On the Day of Unity, two things made me start a new Project. First, photographing walking people – as in demonstrating or participating physically in public events – and then the overal Critique about East-West German divide, which is in many ways remarquable in its historical bias and simple social and political denials.

See photos of  Project WALKING TO UNITY 

As for getting to thinking about this divide in Contemporary German culture, some opinions, sources and thoughts below.

Why Is Eastern Germany So Far Right?

Opinion from the New York Times article online by Anna SauerbreyOct. 4, 2018 

Ms. Sauerbrey is an editor on the opinion page of the newspaper Der Tagesspiegel.

Almost 30 years after reunification, the former Communist region is now home to right-wing extremism.

[…]

Overall, however, the debate about what’s happening in the east is dominated by western voices. Even 28 years after Germany’s reunification, most prominent journalists are westerners, as are most prominent policymakers and business leaders.

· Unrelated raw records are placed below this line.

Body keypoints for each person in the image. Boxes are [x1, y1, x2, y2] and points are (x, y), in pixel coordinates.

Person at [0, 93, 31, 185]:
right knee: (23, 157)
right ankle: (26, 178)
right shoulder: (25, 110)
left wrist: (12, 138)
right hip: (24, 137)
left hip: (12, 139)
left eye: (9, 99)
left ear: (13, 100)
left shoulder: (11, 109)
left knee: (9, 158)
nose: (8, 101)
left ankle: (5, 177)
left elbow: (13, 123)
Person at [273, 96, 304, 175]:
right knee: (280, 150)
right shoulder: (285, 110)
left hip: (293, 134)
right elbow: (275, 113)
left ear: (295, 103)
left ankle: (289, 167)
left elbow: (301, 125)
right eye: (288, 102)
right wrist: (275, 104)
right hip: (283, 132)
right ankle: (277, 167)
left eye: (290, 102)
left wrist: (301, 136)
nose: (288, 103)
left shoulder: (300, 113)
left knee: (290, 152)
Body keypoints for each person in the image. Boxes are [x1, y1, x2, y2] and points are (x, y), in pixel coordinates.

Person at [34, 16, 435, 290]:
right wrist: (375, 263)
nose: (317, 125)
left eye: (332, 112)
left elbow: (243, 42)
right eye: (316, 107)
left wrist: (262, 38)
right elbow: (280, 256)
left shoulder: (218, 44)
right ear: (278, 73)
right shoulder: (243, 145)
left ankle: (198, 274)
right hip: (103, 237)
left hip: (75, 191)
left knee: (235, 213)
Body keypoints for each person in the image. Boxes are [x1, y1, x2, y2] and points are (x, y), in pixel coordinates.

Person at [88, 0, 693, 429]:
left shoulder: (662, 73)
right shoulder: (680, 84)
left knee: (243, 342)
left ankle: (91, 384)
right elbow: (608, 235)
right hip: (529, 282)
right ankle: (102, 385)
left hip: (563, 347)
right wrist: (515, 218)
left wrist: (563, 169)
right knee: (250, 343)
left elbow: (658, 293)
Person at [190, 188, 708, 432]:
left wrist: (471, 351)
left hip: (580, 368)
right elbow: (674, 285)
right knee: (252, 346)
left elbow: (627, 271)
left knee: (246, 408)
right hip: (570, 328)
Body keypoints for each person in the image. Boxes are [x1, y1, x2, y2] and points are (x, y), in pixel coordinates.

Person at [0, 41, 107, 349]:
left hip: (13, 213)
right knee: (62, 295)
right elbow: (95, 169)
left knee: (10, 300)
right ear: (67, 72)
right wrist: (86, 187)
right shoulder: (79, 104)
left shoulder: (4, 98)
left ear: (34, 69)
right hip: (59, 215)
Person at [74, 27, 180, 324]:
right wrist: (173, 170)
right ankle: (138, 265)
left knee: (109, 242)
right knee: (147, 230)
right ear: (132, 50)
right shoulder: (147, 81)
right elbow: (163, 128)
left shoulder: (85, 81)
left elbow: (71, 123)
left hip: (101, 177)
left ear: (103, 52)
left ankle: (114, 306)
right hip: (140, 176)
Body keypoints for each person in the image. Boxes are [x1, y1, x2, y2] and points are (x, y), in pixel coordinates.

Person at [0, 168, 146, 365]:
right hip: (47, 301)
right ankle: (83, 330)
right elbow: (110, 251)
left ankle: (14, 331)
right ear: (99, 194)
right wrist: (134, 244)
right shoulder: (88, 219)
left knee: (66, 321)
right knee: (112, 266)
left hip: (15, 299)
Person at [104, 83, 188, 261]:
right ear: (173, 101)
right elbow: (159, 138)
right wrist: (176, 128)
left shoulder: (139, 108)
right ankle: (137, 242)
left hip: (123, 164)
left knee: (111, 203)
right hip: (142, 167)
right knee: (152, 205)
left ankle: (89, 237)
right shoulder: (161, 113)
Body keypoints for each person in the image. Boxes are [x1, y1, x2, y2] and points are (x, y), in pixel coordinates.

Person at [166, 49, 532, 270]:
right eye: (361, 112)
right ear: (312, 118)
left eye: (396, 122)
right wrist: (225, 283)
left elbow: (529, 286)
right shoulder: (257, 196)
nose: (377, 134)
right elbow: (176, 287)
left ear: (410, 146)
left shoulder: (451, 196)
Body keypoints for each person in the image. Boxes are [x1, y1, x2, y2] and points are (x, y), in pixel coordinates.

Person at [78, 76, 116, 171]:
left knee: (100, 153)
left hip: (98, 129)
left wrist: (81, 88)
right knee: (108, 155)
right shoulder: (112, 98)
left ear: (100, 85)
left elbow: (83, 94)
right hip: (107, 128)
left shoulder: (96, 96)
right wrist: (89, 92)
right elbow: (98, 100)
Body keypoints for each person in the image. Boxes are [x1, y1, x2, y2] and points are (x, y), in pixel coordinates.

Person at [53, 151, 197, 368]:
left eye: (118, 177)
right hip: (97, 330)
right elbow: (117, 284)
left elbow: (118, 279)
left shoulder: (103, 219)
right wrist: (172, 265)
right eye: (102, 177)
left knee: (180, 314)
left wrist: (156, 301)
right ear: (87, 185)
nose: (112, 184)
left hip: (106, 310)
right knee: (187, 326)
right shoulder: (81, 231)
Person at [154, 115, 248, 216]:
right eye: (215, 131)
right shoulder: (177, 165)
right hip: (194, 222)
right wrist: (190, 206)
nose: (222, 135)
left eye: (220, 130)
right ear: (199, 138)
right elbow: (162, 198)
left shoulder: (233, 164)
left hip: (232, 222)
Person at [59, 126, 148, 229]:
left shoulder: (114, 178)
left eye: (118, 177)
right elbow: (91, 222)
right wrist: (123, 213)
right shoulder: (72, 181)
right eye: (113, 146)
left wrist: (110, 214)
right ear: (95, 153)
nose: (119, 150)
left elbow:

So when Germany discusses why the east is so far right, condescension almost inevitably sneaks in: For the sake of the argument, eastern Germany is unbuckled from the rest of the country, and the historical border is redrawn. In this new, old divide, eastern Germans are reduced to being subjects of analysis and policy proposals — never participants in the conversation.

The east and west are still like unequal siblings. The strong one loves his smaller and uglier brother and accepts that his deviant behavior comes from trauma, but he still looks down on him. This subjugation of eastern Germans to mostly western German psychoanalysis is a political drama in itself. It seems like even in their most violent, most determined actions, eastern Germans can never be agents.